If we were not, we could not share this description of reality for
our entire lives!  But our problem is that we focus our attention
on the doings of our Selves, so that our innate abilities to dream
and stalk are as invisible to us as the beating of our hearts, our 
breathing.  We simply don't give them the necessary attention.

MC:   So stalkers attempt to realize on a total bodily level (as opposed 
to just intellectually) that the world (any world) is a dream.  As such, it 
has no more or less claim to "reality" than any other.  

PVH:  For sorcerers, perception is neutral.  Unfortunately, the average 
person, for energetic reasons, privileges this reality to the 
exclusion of all others.

MC:  Energetic reasons?

PVH:  Yes.  The average person chooses to spend inordinate
amounts of energy defending the edifice of the Self.  It is very
similar to the way the "superpowers" pour huge resources into 
their military defense, leaving other pressing problems wanting
attention.  The assemblage point can be looked upon as an
"organ of Intending"--through it we Intend our world.  Intending
in this sense is the act of fleshing out our view of the world
from the raw perceptual input we receive.  It is not a conscious 
act.

MC:  So our perception of the world is not based upon an
intellectual description...  

PVH:  Just the opposite.  We use our Reason to make what we 
have Intended understandable and navigable.  Reason is a 
powerful tool.  However, because we won't allocate our resources
to the task of perceiving, of Intending, or, in most cases, of
Reasoning, we instead take things for granted--we rely on what 
we "know", which is merely a quasi-rational inventory of the 
reality we've Intended.
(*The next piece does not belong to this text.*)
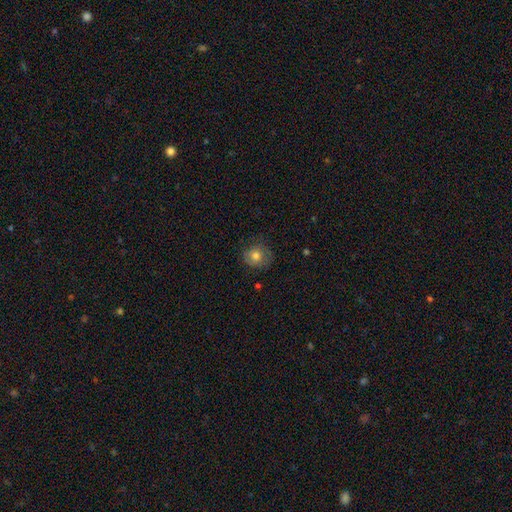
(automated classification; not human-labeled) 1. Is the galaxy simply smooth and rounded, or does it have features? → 74% smooth, 17% featured or disk, 10% star or artifact.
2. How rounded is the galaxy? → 81% round, 18% in between, 1% cigar-shaped.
We "know" that trees have leaves--
and they do, because we've Intended it that way.  Therefore our 
"well-reasoned" descriptions, our common sense, our knowledge, 
our inventories, become a cage.  We don't bother to look, 
because we already know what we'll see.

MC:  So we also "know" what can't possibly be seen--what is 
outside the bounds of Reality.

PVH:  And lose by default.  It is the old joke about the drunkard 
who is down on his knees under a streetlamp.  A policeman comes 
along and asks him what he's looking for.  
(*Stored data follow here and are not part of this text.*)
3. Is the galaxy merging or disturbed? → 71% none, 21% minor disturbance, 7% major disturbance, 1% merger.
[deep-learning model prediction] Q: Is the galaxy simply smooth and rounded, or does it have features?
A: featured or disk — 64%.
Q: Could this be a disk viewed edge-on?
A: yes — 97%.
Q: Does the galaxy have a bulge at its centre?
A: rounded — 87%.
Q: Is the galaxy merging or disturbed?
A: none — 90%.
"My keys," replies the drunk.  

So the policeman helps him search for the keys, but with no luck.  
He asks, "When did you last have your keys?"

"Oh, I dropped them over in that alley a few minutes ago," 
replies the drunk.

"Then why are you looking over here?!?"

"Because the light is better!"
 
MC:   But sometimes even reaching the darkness outside the
circle of lamplight seems unattainable.  How can we escape 
the cage built by what we "know"?

PVH:  It is the simplest and therefore the hardest thing imaginable!
We have only to stop preening in the mirror or gazing wistfully
through the bars long enough to realize that the door to the cage 
was never locked!


Next:  Now That We've Shared All Of Mine...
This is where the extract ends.